Mise en scène par Chloé Dabert, la pièce raconte comment la violence la plus inhumaine peut advenir là où personne ne l’attendait, à travers une histoire d’amour en apparence banale. Et malgré sa conclusion éminemment tragique, c’est un des spectacles les plus drôles qu’il nous ait été donné de voir cette année. En un long et savoureux monologue pour une actrice, Dennis Kelly construit avec brio un personnage féminin comme on n’en rencontre encore que trop rarement au théâtre. Un portrait sensible et ultra-contemporain qui retrace sans complaisance la vie d’une jeune femme, de sa truculente période « je me défonce, je baise » jusqu’à son divorce et l’effroyable drame qui suivit. En ressort un personnage caustique et salé, qui n’hésite pas à flirter avec la vulgarité dans un souci de sincérité, se révélant souvent particulièrement « relatable ».

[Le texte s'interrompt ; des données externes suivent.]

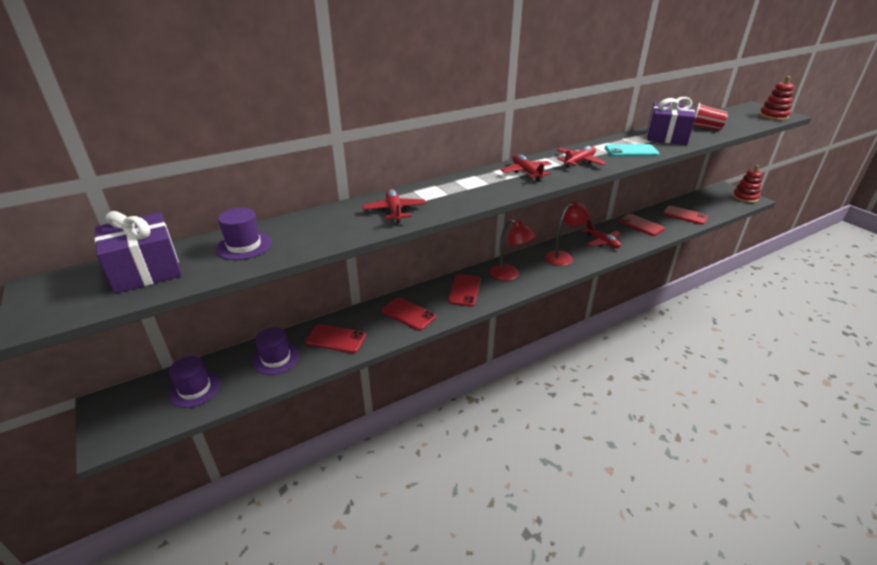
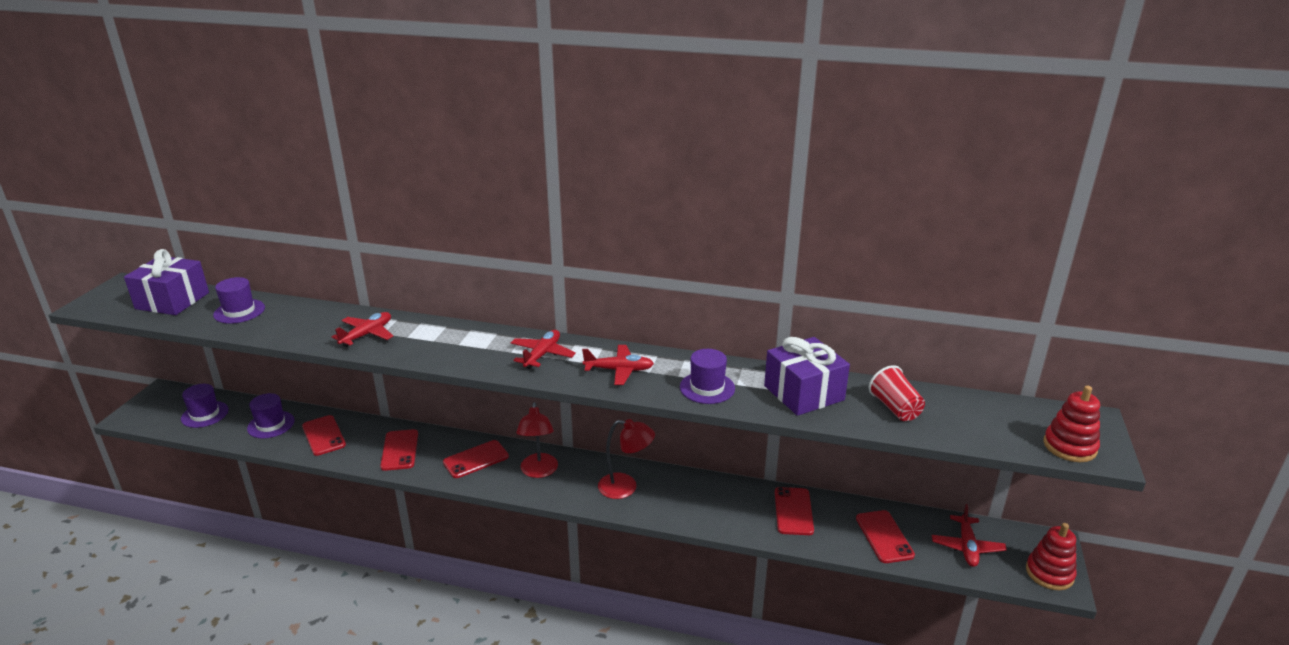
camera: 45 degrees right, 5 degrees down
(602, 242) = (701, 499): red plane -> red plane (967, 547)
(631, 151) = (707, 388): turquoise phone -> purple hat

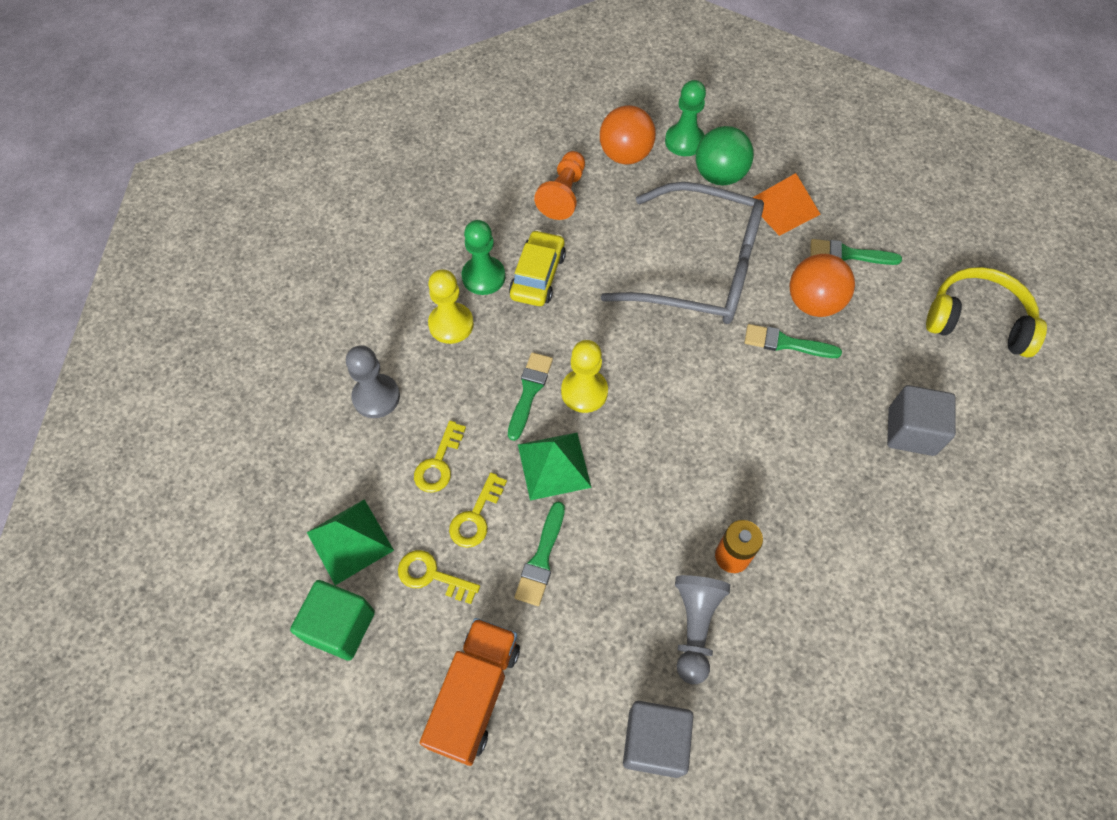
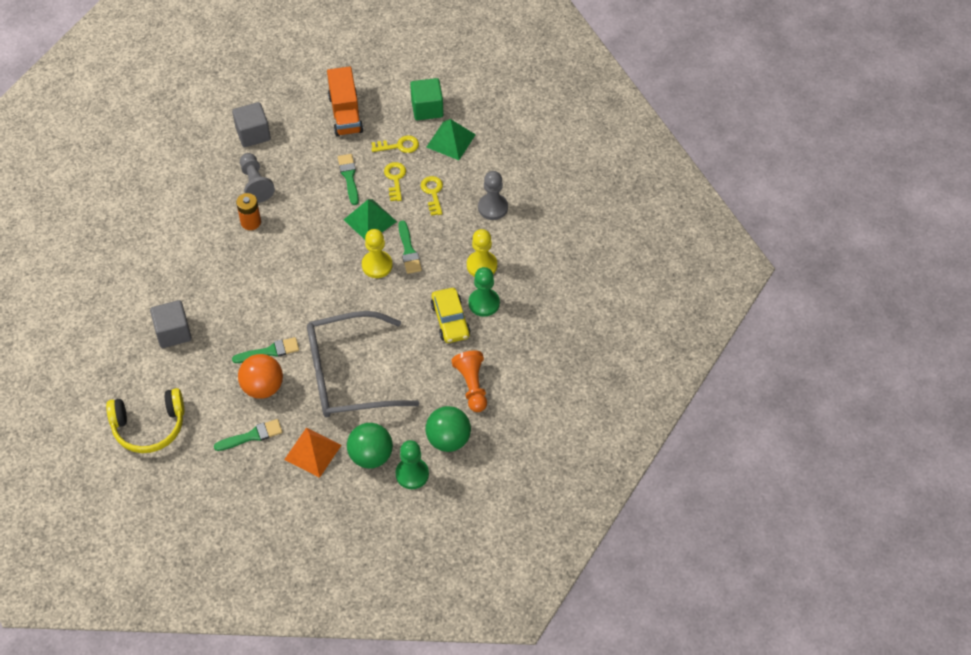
camera: 150 degrees right, 5 degrees down
(625, 155) = (448, 439): orange ball -> green ball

Si le texte est réussi, Bénédicte Cerutti lui apporte un supplément d’âme non négligeable, grâce à une performance magnétique qui semble presque tenir de l’alchimie. Seule sur scène, dans un décor modulable où dialoguent en permanence des zones d’ombre et de lumière, la comédienne donne corps aux mots avec un engagement et une force rares. Dans sa bouche, chaque phrase, chaque trait d’esprit, chaque silence sonne plus juste encore qu’à la simple lecture, comme si la pièce avait été taillée pour elle. Pendant une heure et demie, on la voit peu à peu se transformer sous nos yeux pour nous amener, sans jamais nous perdre, d’une porte d’embarquement EasyJet jusqu’aux portes de l’Enfer. A la fin de la pièce, l’émotion manifeste qui se lit sur son visage est palpable, contagieuse, et l’enthousiasme du public au moment du salut ne trompe pas. On en voudrait presque à nos mains de ne pas applaudir assez fort…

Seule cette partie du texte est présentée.